Lukas 14,26: Was meint Jesus in Lukas 14,26 mit „hassen“ ?

Vielleicht ist es wichtig, zuerst zu betonen, was er NICHT meint: Er meint nicht, dass seine Jünger im wörtlichen Sinn andere Menschen hassen sollen. Im Zentrum des Christentums steht die Liebe zu Gott und dem Nächsten (Markus 12,29-31).
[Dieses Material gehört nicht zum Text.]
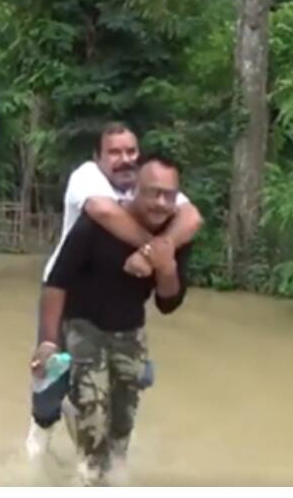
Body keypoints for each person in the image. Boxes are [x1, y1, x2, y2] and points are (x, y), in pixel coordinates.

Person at [26, 122, 203, 458]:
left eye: (131, 151)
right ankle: (42, 424)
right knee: (52, 375)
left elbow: (191, 218)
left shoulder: (151, 187)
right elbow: (103, 211)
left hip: (120, 308)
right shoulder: (88, 178)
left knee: (126, 382)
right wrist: (156, 249)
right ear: (98, 157)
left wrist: (160, 257)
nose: (124, 159)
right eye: (115, 152)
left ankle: (100, 435)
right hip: (67, 293)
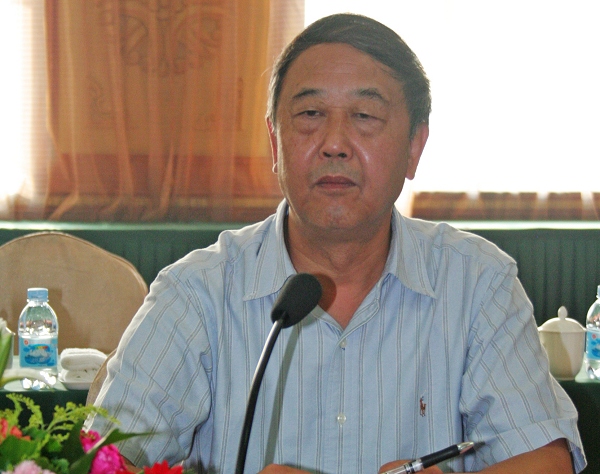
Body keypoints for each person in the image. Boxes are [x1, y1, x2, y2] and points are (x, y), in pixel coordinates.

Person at [89, 13, 586, 473]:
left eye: (365, 116)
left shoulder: (477, 282)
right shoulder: (195, 294)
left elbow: (546, 461)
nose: (334, 143)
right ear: (275, 143)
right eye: (310, 113)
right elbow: (99, 462)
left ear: (414, 147)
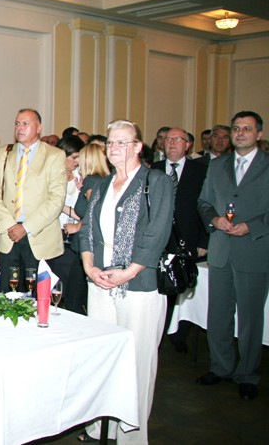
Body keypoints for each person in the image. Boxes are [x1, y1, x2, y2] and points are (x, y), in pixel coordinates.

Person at [78, 119, 174, 442]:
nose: (114, 147)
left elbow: (157, 233)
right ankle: (99, 425)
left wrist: (129, 271)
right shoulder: (103, 184)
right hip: (100, 283)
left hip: (138, 286)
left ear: (137, 147)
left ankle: (131, 436)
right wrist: (89, 267)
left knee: (136, 362)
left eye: (122, 142)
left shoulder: (156, 181)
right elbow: (87, 229)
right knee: (103, 358)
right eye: (110, 142)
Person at [196, 111, 269, 401]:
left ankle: (247, 373)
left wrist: (253, 225)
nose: (240, 133)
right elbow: (204, 202)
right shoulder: (218, 165)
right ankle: (220, 366)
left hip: (253, 248)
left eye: (247, 129)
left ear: (259, 134)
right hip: (221, 249)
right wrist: (214, 219)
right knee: (218, 314)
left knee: (250, 318)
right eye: (236, 128)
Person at [0, 109, 65, 293]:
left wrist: (26, 227)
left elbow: (56, 199)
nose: (19, 128)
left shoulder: (54, 156)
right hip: (9, 234)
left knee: (38, 296)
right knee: (7, 294)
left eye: (25, 124)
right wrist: (9, 224)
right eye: (17, 124)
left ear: (39, 127)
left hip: (40, 236)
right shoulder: (4, 153)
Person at [152, 128, 208, 353]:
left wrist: (204, 241)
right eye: (168, 139)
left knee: (183, 288)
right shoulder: (153, 169)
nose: (172, 143)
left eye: (177, 139)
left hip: (188, 239)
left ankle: (179, 334)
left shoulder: (200, 171)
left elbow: (206, 206)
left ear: (188, 145)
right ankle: (158, 333)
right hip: (158, 240)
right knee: (160, 287)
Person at [47, 135, 87, 314]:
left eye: (79, 157)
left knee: (70, 290)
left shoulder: (82, 177)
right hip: (52, 235)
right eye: (74, 157)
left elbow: (85, 212)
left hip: (72, 238)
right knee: (51, 286)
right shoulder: (51, 175)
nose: (77, 162)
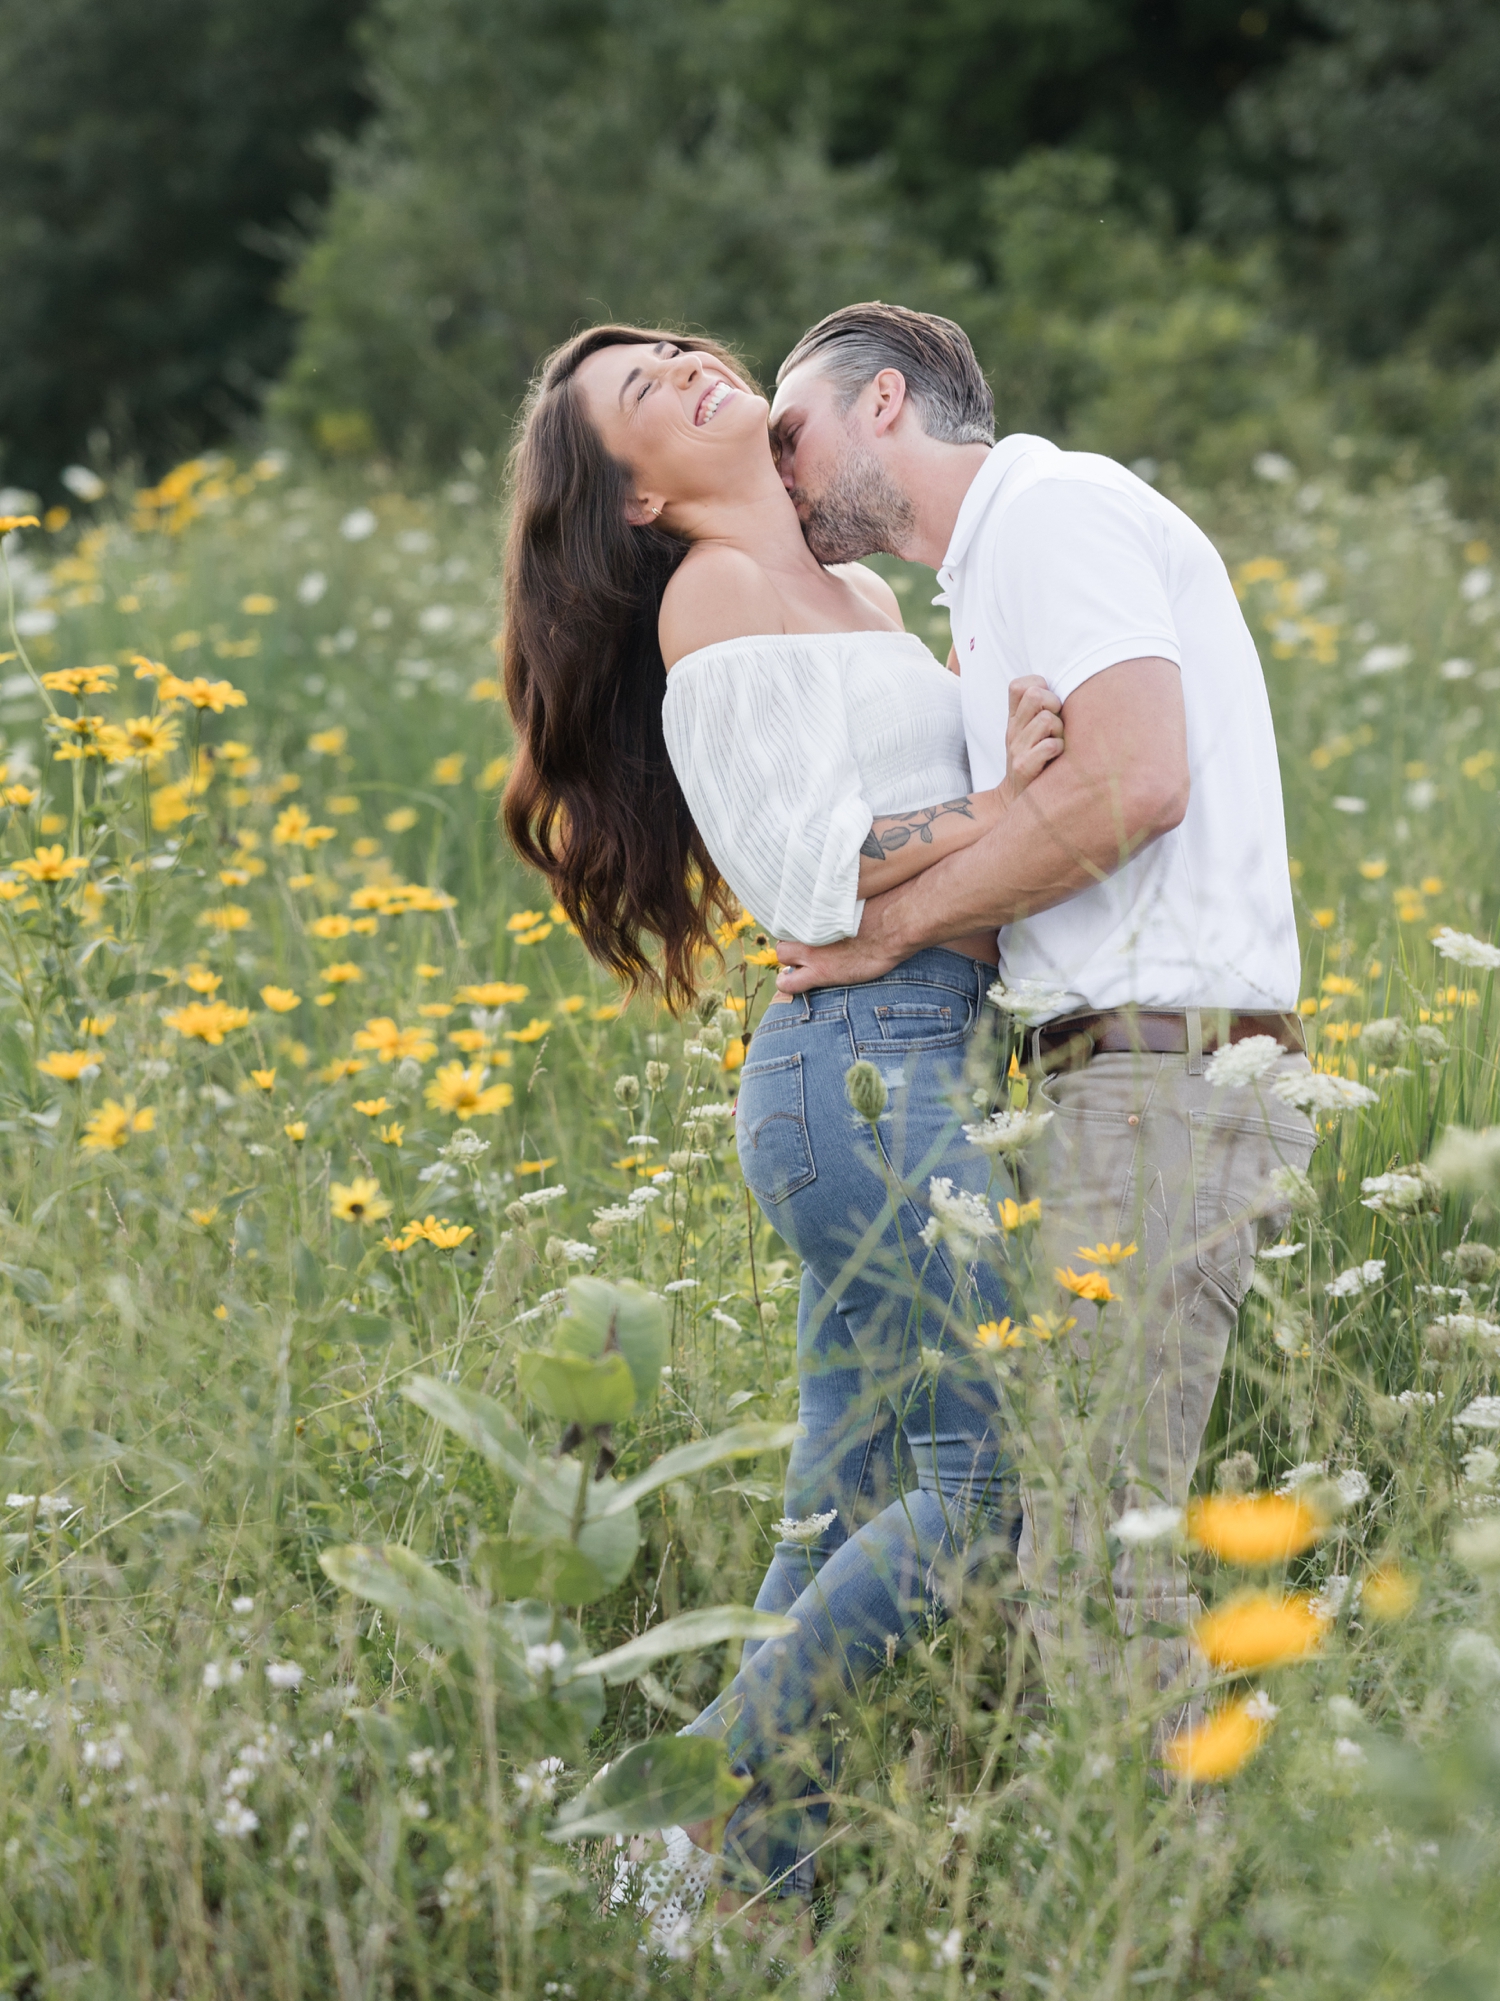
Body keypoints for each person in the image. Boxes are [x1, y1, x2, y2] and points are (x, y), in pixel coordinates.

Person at [499, 324, 1062, 1933]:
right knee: (983, 1489)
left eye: (676, 345)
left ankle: (741, 1887)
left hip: (917, 1058)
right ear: (635, 505)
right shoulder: (715, 599)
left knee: (838, 1509)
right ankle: (662, 1826)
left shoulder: (866, 595)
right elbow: (812, 873)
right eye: (637, 393)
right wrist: (1004, 802)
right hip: (859, 1076)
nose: (681, 361)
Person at [767, 302, 1318, 1714]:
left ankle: (1170, 1918)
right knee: (1076, 1539)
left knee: (1090, 1552)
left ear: (884, 401)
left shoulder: (1050, 507)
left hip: (1163, 1074)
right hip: (1119, 1079)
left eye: (792, 432)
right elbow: (1046, 818)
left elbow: (1134, 782)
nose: (779, 472)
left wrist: (884, 926)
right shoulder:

Aber warum formuliert Jesus dann: Wenn jemand zu mir kommt und hasst nicht seinen Vater und seine Mutter… dazu aber auch sein eigenes Leben, so kann er nicht mein Jünger sein. Eine Antwort, die wir leicht nachvollziehen können ist die, dass übertreibende Sprache anschaulich und ein Mittel der Alltagsrhetorik (z.B. Als der Lehrer den Vokabeltest ankündigte, wäre ich vor Angst beinahe gestorben) ist. Weil wir Jesus kennen, wissen wir, dass er „hassen“ nicht wörtlich meinen kann. Für einen Orientalen ist die Antwort aber nicht ausreichend, denn seine Sprache ist prinzipiell auf Extreme hin ausgerichtet . Sein Denken ist stark dogmatisch und lässt wenig Raum für Graubereiche. Etwas ist entweder weiß oder schwarz. In diesem Sinn deckt der Begriff „hassen“ in der Bibel den Bereich von „etwas weniger lieben“ bis „verabscheuen“ ab. Der Kontext entscheidet über die tatsächliche Bedeutung. Wenn in 1Mose 29,31 davon gesprochen wird, dass Jakob Lea „hasste“ (so im Grundtext), dann ist das eine andere Bezeichnung für den Sachverhalt, der einen Satz vorher so beschrieben wird: … er liebte auch Rahel, mehr als Lea. Wenn ich jemanden weniger liebe, dann würde ein Orientale sagen: Ich hasse ihn. In diesem Sinn fordert Jesus in Lukas 14 zu der Entscheidung auf, wen ich am meisten lieben will. Und Nachfolge ist ein so ernstes Unterfangen, dass nur der ein Jünger sein kann, der alle Menschen weniger liebt (= hasst) als Jesus.